Among the entries below, find the lines with "function" and copy them.

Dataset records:
Segment Open
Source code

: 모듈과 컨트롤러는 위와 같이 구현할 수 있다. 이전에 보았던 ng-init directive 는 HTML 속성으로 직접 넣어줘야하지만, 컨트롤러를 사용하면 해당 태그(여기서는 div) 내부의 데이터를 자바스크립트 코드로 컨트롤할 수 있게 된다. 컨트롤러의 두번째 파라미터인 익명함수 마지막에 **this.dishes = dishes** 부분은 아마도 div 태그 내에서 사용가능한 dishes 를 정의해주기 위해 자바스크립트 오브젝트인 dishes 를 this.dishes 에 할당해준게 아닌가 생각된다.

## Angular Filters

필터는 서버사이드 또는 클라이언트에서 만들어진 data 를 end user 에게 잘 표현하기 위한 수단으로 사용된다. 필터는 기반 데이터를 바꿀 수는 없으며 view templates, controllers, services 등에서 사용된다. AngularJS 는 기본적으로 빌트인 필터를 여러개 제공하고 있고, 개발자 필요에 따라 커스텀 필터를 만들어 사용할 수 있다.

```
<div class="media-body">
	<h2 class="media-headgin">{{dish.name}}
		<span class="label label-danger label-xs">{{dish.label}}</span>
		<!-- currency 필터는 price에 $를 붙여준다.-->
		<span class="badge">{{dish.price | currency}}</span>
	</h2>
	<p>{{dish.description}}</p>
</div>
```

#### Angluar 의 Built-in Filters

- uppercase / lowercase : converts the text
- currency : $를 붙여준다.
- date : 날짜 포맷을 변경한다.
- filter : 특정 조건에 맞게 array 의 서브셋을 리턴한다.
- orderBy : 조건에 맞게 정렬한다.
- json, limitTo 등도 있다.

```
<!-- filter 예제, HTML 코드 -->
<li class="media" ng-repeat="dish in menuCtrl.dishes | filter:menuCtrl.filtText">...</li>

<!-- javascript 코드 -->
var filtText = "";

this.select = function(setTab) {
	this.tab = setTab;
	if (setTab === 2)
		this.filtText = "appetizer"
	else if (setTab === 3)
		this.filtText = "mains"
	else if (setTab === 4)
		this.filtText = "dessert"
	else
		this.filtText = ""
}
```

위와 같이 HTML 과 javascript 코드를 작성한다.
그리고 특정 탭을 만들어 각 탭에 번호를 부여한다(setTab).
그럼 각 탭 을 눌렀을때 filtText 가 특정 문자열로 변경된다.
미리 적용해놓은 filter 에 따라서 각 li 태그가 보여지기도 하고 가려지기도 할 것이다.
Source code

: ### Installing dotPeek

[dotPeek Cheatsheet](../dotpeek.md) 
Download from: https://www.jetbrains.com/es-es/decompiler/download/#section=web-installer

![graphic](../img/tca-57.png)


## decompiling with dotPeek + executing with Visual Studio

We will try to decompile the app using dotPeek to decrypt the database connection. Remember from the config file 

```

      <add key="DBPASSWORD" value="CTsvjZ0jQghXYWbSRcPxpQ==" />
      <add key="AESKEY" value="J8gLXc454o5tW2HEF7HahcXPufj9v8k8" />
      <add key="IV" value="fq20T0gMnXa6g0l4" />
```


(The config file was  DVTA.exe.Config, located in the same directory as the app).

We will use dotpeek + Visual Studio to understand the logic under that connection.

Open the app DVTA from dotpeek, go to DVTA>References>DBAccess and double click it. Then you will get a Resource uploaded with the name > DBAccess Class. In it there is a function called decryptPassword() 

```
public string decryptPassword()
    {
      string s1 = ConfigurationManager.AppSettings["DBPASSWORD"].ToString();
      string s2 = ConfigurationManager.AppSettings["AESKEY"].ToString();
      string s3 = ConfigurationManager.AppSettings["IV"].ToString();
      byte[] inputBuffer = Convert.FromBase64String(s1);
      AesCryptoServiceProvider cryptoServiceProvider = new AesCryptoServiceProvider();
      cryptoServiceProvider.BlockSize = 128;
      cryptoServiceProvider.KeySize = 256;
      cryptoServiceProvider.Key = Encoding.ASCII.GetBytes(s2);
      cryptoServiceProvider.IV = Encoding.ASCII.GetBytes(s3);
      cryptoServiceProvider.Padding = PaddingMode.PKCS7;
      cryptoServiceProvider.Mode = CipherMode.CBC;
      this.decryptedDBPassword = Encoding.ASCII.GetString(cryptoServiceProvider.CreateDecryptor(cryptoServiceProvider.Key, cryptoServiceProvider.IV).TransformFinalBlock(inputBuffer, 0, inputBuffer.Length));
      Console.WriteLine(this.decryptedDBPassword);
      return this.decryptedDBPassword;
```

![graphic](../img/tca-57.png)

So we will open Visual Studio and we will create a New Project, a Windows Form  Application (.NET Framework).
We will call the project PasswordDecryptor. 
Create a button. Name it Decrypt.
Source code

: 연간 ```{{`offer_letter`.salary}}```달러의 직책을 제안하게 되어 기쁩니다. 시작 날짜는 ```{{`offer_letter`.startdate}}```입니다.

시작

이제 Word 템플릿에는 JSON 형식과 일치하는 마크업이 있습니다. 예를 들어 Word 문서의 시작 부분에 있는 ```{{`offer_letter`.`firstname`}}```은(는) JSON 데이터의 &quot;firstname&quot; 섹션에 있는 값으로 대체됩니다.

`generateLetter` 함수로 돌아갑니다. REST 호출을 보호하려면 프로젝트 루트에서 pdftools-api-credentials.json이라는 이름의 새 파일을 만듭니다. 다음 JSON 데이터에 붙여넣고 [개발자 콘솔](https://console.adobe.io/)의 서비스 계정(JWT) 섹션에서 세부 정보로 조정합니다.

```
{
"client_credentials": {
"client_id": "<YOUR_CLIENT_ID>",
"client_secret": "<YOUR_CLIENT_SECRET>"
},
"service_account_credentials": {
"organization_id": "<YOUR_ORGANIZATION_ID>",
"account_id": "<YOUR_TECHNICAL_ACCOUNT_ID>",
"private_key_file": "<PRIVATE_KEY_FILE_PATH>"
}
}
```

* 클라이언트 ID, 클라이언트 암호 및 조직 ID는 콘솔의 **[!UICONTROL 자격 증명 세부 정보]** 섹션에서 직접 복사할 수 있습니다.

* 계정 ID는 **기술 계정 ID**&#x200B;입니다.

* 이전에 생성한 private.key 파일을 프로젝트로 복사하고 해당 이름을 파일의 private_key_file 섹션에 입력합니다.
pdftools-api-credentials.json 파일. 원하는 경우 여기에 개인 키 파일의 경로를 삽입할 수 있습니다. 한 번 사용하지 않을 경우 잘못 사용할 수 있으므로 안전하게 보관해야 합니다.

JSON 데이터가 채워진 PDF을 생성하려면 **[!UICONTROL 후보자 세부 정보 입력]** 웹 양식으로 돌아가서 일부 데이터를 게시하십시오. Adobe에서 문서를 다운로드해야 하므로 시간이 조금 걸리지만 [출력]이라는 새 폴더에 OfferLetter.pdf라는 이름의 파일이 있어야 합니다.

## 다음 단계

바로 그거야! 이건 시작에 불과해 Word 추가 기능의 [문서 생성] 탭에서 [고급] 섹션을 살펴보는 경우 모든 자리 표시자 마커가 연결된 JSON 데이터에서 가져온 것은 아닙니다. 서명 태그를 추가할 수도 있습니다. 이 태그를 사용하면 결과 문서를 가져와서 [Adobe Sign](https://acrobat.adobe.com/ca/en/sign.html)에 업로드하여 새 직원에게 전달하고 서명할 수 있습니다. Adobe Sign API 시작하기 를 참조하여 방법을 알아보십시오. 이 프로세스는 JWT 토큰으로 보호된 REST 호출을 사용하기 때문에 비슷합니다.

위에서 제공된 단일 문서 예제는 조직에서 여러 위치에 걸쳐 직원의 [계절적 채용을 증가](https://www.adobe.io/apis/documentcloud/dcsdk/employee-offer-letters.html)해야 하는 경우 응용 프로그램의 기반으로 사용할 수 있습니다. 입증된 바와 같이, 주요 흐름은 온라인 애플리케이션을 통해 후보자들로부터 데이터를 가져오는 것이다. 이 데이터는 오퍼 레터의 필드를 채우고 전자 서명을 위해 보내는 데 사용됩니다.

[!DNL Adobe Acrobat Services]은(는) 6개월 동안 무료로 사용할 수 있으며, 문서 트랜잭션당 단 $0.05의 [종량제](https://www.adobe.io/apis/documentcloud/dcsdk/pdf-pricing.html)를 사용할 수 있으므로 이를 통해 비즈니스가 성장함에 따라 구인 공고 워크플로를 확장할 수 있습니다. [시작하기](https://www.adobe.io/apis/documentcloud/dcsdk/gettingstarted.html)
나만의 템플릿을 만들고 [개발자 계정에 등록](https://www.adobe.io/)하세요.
Segment Closed
| Solution below |
this.select = function(setTab) {
Open the app DVTA from dotpeek, go to DVTA>References>DBAccess and double click it. Then you will get a Resource uploaded with the name > DBAccess Class. In it there is a function called decryptPassword() 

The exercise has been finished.